Bahçeli, 26 Kasım 2009'da Çanakkale'nin Bayramiç, 15 Aralık 2009'da Muş'un Bulanık ilçelerinde, 3 Ocak 2010'da Edirne TEM Otoyolu girişinde, 5 Ocak 2010'da Mersin Akdeniz ilçesinde ve 6 Ocak 2010 tarihinde Manisa Selendi ilçesinde yaşanan talihsiz olayların bir kez de bu yönüyle değerlendirilmesini istedi. Bahçeli, "Ne üzücüdür ki, en küçük bir tartışmanın bile hızla kitleselleşerek toplumun birbirine karşı düşmanca davranmasına neden olacak bu tehlikeli vasat hükümetin tahrikleriyle hazır halegetirilmiştir. Bu ne Bayramiçli'nin, ne Bulanıklı'nın, ne Akdenizli'nin ne de Selendili'nin öncelikli suçu ve ayıbıdır. Bu doğrudan doğruya etnik ayrımcılığı misyon belleyen, cahiliye dönemi kabile zihniyetine takılıp kalmış, kimlik kışkırtıcılığı yapan AK Parti hükümetinin ayıbı, suçu ve sorumluluğudur.

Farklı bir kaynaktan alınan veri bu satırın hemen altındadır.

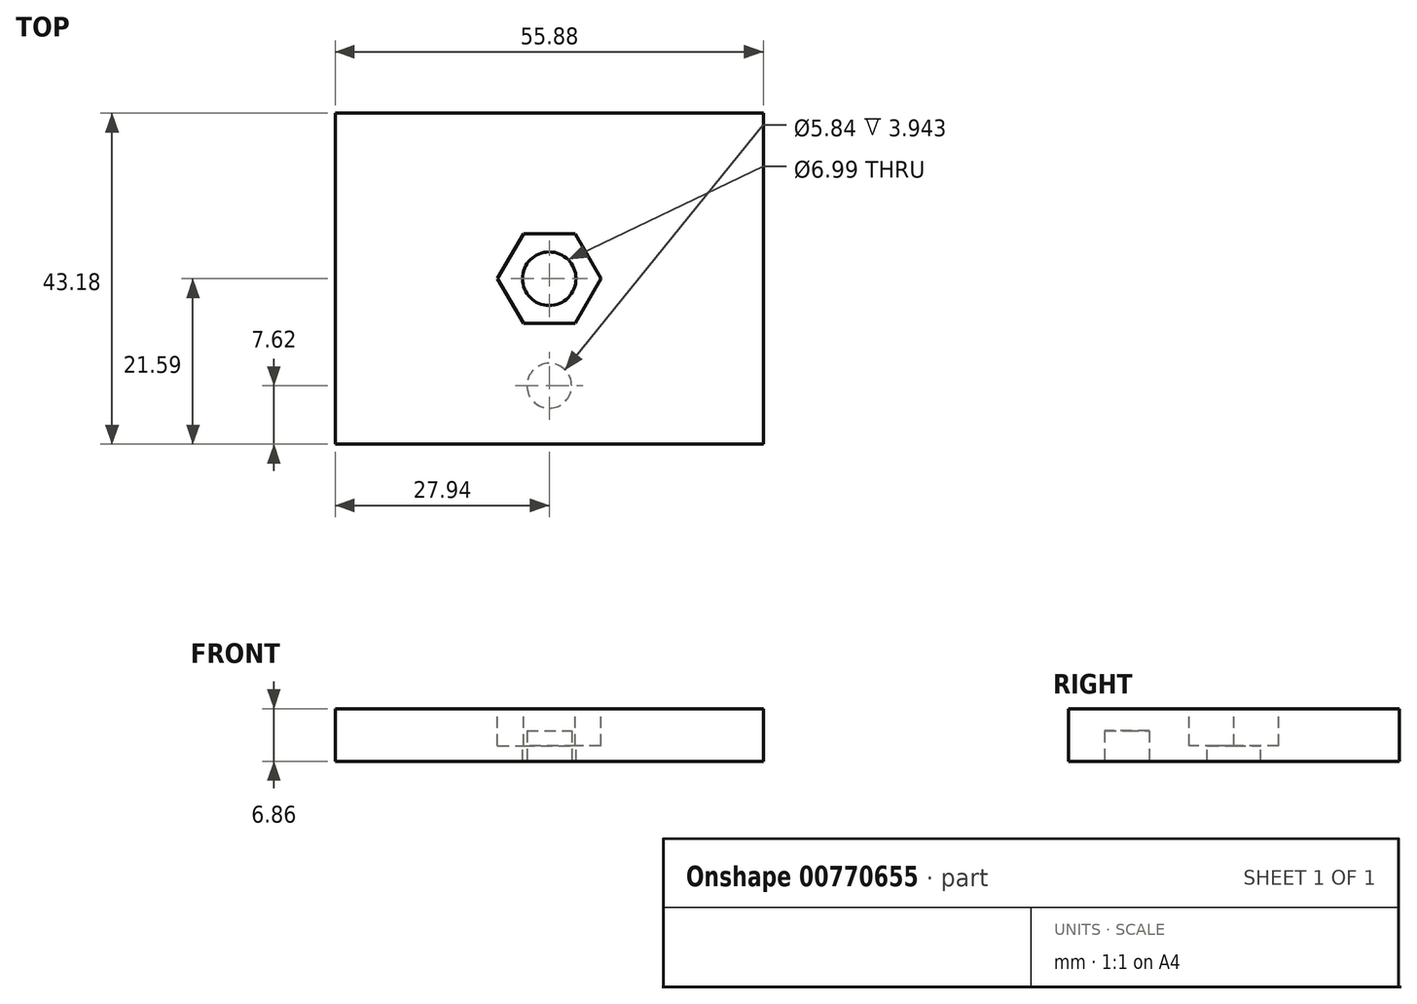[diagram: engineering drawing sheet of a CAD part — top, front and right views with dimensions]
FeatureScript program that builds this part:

Milliyetçi Hareket Partisi, hiçbir vatandaşımızın barınma, iskan, iş ve aş arama, eğitim ve sağlık gibi temel hayat ihtiyaçlarının kendi hür iradesi dışında zorlamalara maruz kalmasını ve tercihlerineipotek konulmasını asla hoş görmez. Ve özellikle bunun, sahip olduğu köken veya mezhep nedeniyle ayrımcılığa uğramasını, baskı ve zorlama görmesini asla kabul etmez" dedi.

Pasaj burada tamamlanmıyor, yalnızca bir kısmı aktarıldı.